Les frais de préparation du manuscrit présentant les résultats de nos recherches avaient été pris en charge par Boubacar Barry qui avait ensuite soumis le document final à Yves Bénot pour son évaluation. Barry avait aussi recommandé un éditeur en France. Mais en raison des retards et d’autres difficultés, nous avons décidé de retirer le manuscrit pour l’envoyer aux éditions Karthala. Un premier commentaire n’était pas favorable à la publication du livre. Jean Copans s’est alors entièrement engagé dans le dossier. Et c’est cet engagement qui a été à l’origine de mes relations privilégiées avec Robert Ageneau, comme je m’en suis expliqué lors de la célébration du trentième anniversaire des éditions Karthala (Diop, 2011).

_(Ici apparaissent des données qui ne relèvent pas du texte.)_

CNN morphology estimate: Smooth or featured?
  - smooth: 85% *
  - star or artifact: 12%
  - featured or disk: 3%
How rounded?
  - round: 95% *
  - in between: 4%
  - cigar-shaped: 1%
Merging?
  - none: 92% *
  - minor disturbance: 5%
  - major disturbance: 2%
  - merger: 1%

Jean a pris la défense de notre manuscrit et a argumenté en faveur de sa publication en indiquant, toutefois, les points à développer ou à améliorer. Nous n’avons pas été en total accord avec ses commentaires et suggestions et l’avons exprimé dans des lettres que Jean détient encore. Même s’il nous a reproché, à tort, une lecture quasi complotiste de certains épisodes de la préparation de ce document, les malentendus de départ ont été vite surmontés durant nos entretiens à mon domicile à Dakar alors qu’il était en mission au Sénégal à l’été 1990. C’est pendant son séjour que des séances de travail ont permis de procéder aux réglages finaux avant la publication du livre Le Sénégal sous Abdou Diouf, la même année que son ouvrage La longue marche de la modernité africaine dont il m’avait offert un exemplaire avec la dédicace suivante : « À Momar, l’autre livre de l’année ». Jean a ensuite « accompagné » ce livre de commentaires, notamment dans ses Noms du Géer, le papier auquel il tient le plus parmi tous ceux qu’il a publiés dans les Cahiers d’études africaines depuis 1971 et dont j’ai eu l’honneur de publier dans Le Sénégal contemporain (Diop, 2002) une version remaniée. Jean agissait aussi en complément au soutien apporté par Amady Aly Dieng (Diop & Diouf, 200728) qui s’est chargé de présenter ce livre dans la presse de Dakar. Dieng avait pris notre défense quand certains groupuscules politiques ont voulu organiser une campagne de presse en notre défaveur en vue d’anéantir l’important effort intellectuel qui était à la base du Sénégal sous Abdou Diouf. Abdou Diouf et ses collaborateurs ont inscrit ce livre au programme de leur université d’été et nous ont adressé une lettre d’invitation à venir en discuter avec leurs militants. Amady a immédiatement senti le piège et nous a fortement déconseillé d’aller à cette rencontre. Nous avons donc refusé d’y aller. Les faits notés par la suite lui ont donné raison. Durant cette université d’été, nous avons été copieusement conspués et accusés de contester la légitimité du président Abdou Diouf. Avec le recul, je me dis que ces gens-là auraient sans doute été encore plus vindicatifs si nous avions publié les informations de première main dont je disposais et qui provenaient directement de l’état-major mixte chargé de gérer les émeutes de 1988.